Question

Lagrange Multiplier question -

How does one solve for their lamba (or even just get the x,y,z etc straight away) when the constraint has higher powers and variables multiplying each other?

Example - x^2 + y^2 subject to 17x^2 + 12 xy + 8y^2 = 100

When solving, I end up with a non-linear system, and don't know how to go on.

Answer 1

Let f(x,y)=x^2 + y^2 , and g(x,y)= 17x^2 + 12 xy + 8y^2 - 100
Then df(x,y)+\(\lambda\)dg(x,y)=0
which gives you together with g(x,y)=0 system of 3 equations for 3 unknowns:
2x+\(\lambda\)34x+12y=0
2y+\(\lambda\)12x+16y=0
17x^2 + 12 xy + 8y^2 - 100 =0

Answer 2

3equations and 4unknows^

Answer 3

which is the fourth?

Answer 4

is the answer lamda = 1/17, -1/18 ? if thats right, i can explain how i got the answer

Answer 5

Thanks, I have that much sorted already though.

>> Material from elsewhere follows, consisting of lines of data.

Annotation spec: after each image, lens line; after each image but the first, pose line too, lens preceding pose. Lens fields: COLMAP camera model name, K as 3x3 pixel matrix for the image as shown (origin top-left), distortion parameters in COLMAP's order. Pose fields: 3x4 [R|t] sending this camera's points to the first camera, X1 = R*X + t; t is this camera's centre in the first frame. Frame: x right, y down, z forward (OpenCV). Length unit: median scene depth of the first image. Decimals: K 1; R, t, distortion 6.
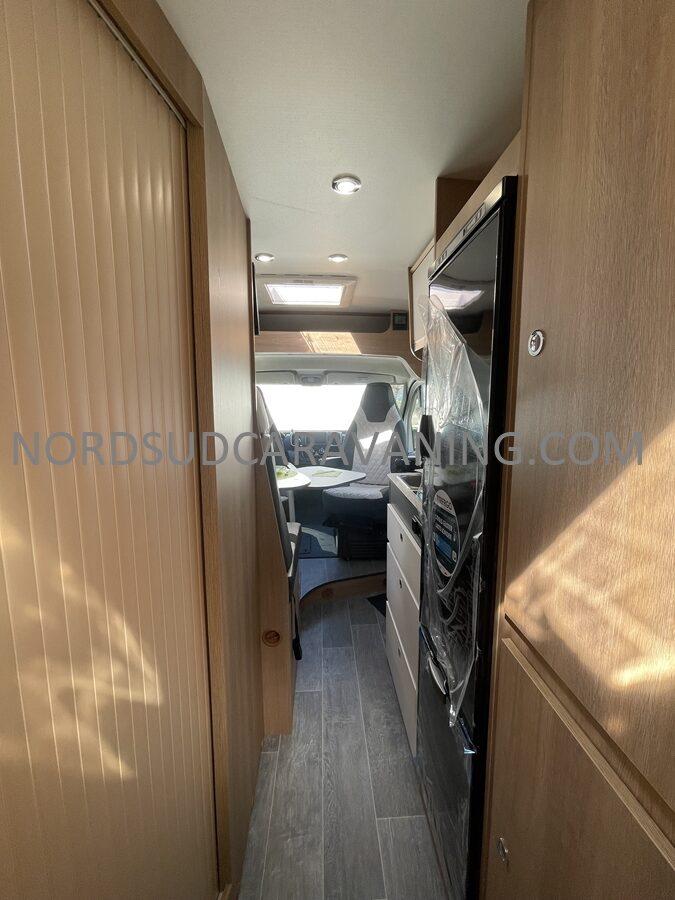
lens RADIAL K [[360.0, 0, 341.9], [0, 360.0, 446.4], [0, 0, 1]] dist [-0.003777, -0.000254]
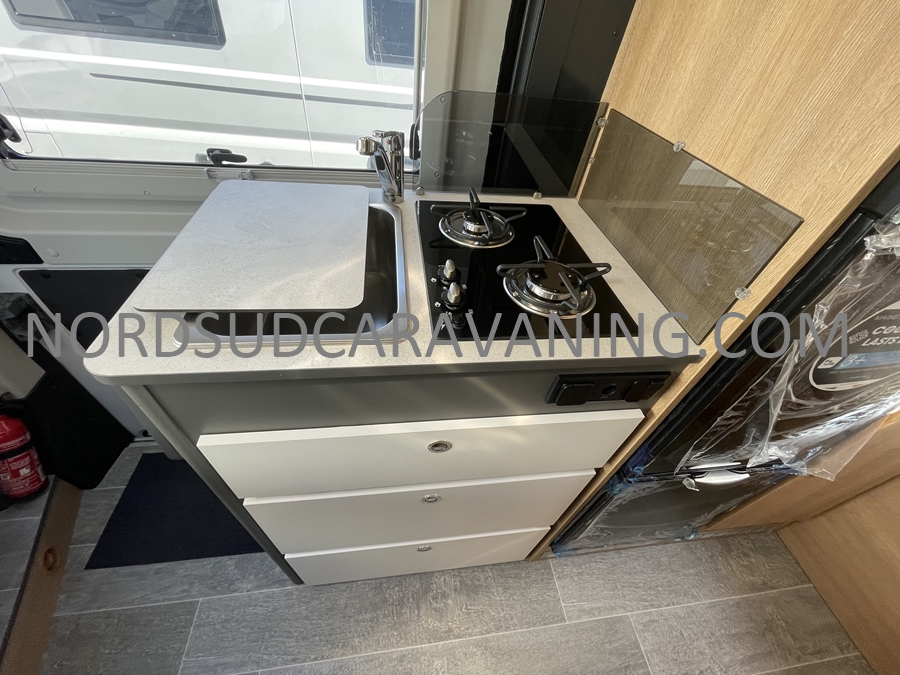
lens RADIAL K [[362.9, 0, 447.4], [0, 362.9, 333.6], [0, 0, 1]] dist [-0.001689, -0.000581]
pose [[-0.068030, -0.698010, 0.712849, -0.022685], [0.029624, 0.712776, 0.700765, -0.105297], [-0.997243, 0.068791, -0.027813, 1.249839]]
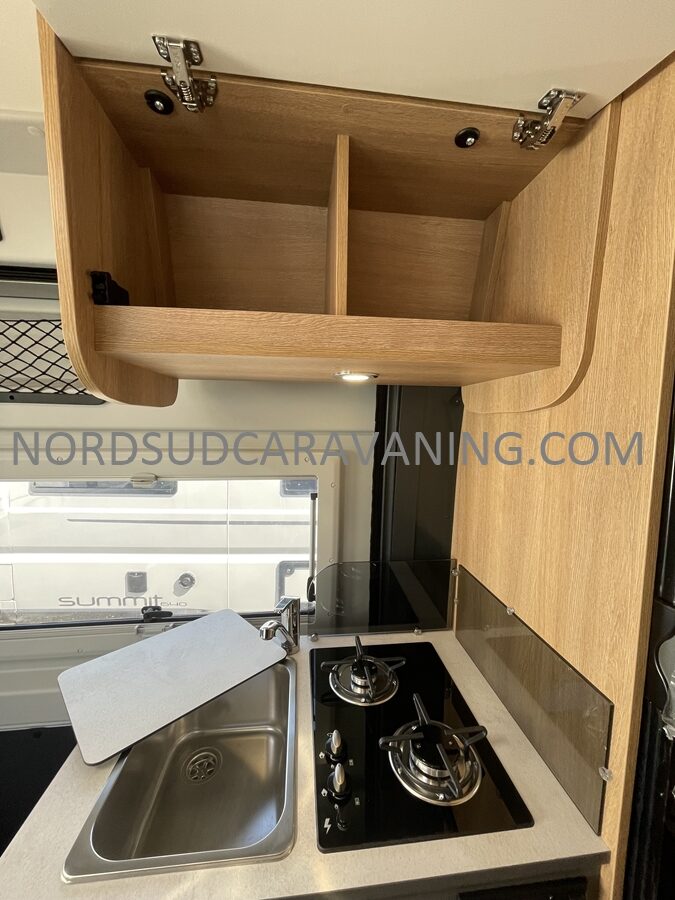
lens RADIAL K [[360.9, 0, 342.5], [0, 360.9, 447.6], [0, 0, 1]] dist [-0.001734, -0.000308]
pose [[-0.063501, -0.079424, 0.994816, -0.093302], [0.095713, 0.991748, 0.085289, -0.277675], [-0.993381, 0.100633, -0.055375, 1.207495]]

From there I go to λ = x/(17x+6y) = y/(6x - 8y), and can't get them on their own.

Answer 6

ow oops, sorry myko, my bad... didnt look at that properly

Answer 7

i hope i did that right^

Answer 8

you didn't take differentials, :)

Answer 9

http://www.bilkent.edu.tr/~sertoz/courses/math114/2011/mid2-sol.pdf
page 4, Q3

Answer 10

Why is your partial derivative restricted to a singe term. Do the entire expression.

Answer 11

My bad. Should be:
2x+λ (34x+12y)=0
2y+λ (12x+16y)=0
17x^2 + 12 xy + 8y^2 - 100 =0

Answer 12

Thanks guys, I have it now, I was just trying to solve for lambda at the wrong place. I started by getting y in terms of only lambda and x, then then subbing that so I have x in terms of lambda, and then it's simple.